From each of the five heat-sealed parts of the obtained bottom gusset bag, two test pieces each having a length of 70 mm and a width of 15 mm (two per one bag) were arranged so that the heat-sealed part became the center part in the width direction. , A total of 10 sheets were cut out. Then, each test piece was peeled off with a Tensilon tensile tester (manufactured by A&D Co., Ltd.) under conditions of 23° C. and a pulling speed of 300 mm/min. The maximum load measured at this time was taken as the heat seal strength.

<Evaluation criteria>
◯: The heat seal strengths were all less than 5 N/15 mm, and the film did not break when peeled off.
X: The heat seal strength was 5 N/15 mm or more, or the film was broken when peeled off.

[Measurement of impact strength]
The laminated films obtained in Examples and Comparative Examples were held in a thermostatic chamber set at 0° C. for 6 hours, and then impact strength was measured by a film impact method using a spherical metallic impact head having a diameter of 1.5 inches. Was measured.

<Evaluation criteria>
◯: Impact strength is 0.15 J or more.
B: Impact strength is 0.10 J or more and less than 0.15 J.
X: Impact strength is less than 0.10J.
The measurement results and evaluation results are shown in Table 1 below.

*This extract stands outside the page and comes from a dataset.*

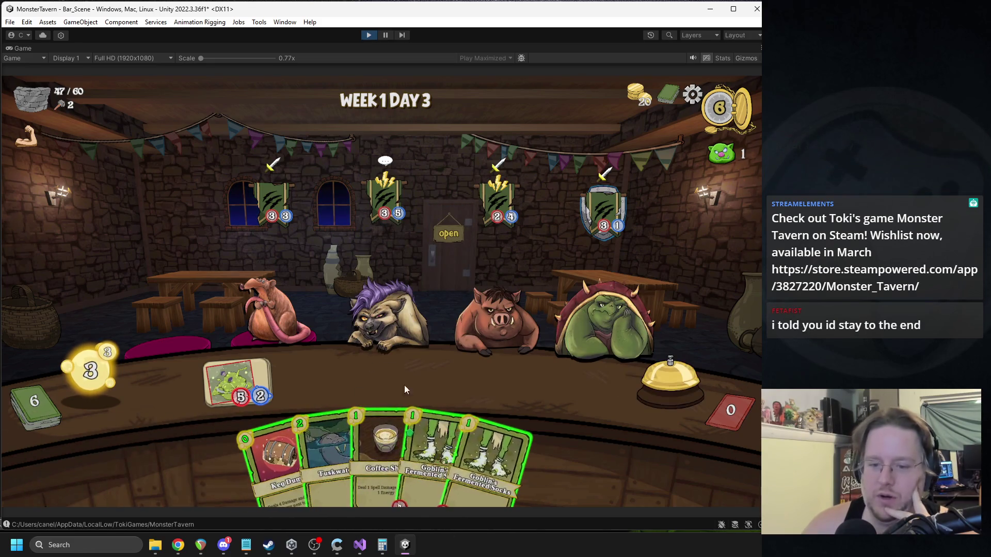
pyautogui.moveTo(372, 438); pyautogui.dragTo(606, 347)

As is clear from Table 1, the laminated film of the present invention obtained in the examples had high transparency while having suitable heat sealability and impact resistance.

Claims (15)

A laminated film in which a surface layer (A), an intermediate layer (B) and a seal layer (C) are laminated,
The surface layer (A), the intermediate layer (B) and the seal layer (C) each contain a propylene-based resin,
The intermediate layer (B) further contains a plant-derived polyethylene (b1),
The melt flow rate of the polyethylene (b1) is 2.5 g/10 minutes or less, a laminated film. The laminated film according to claim 1, wherein the polyethylene (b1) is linear low-density polyethylene. Content of the said polyethylene (b1) in the resin component contained in the said intermediate|middle layer (B) is 35 mass% or less, The laminated|multilayer film of Claim 1 or 2. The said intermediate|middle layer (B) further contains 5-20 mass% of polyethylene (b2) derived from fossil fuel in the resin component contained in the said intermediate|middle layer (B). Laminated film. The laminated film according to claim 4, wherein the polyethylene (b2) is a linear low-density polyethylene. The laminated film according to claim 4 or 5, wherein the polyethylene (b2) has a melt flow rate of 2 to 10 g/10 minutes. Content of the said propylene resin in the resin component contained in the said intermediate|middle layer (B) is 50-90 mass %, The laminated|multilayer film in any one of Claims 1-6. The laminated film according to claim 1, wherein the propylene-based resin of the intermediate layer (B) contains at least one of a propylene homopolymer and a propylene-α-olefin random copolymer. Content of the said propylene-type resin in the resin component contained in each of the said surface layer (A) and the said seal layer (C) is 50 mass% or more, The laminated|multilayer film in any one of Claims 1-8. .. The laminated film according to claim 1, wherein the propylene-based resin of each of the surface layer (A) and the seal layer (C) contains a propylene-α-olefin random copolymer. In the thickness of the laminated film, the surface layer (A) accounts for 10 to 35%, the intermediate layer (B) accounts for 45 to 85%, and the seal layer (C) accounts for 5%. It is 20%, The laminated film in any one of Claims 1-10. The laminated film according to claim 1, wherein the laminated film has an average thickness of 25 to 50 μm. A food packaging bag, comprising the laminated film according to claim 1. The food packaging bag according to claim 13, which has a gusset portion. The food packaging bag according to claim 13 or 14, which is used for bread packaging.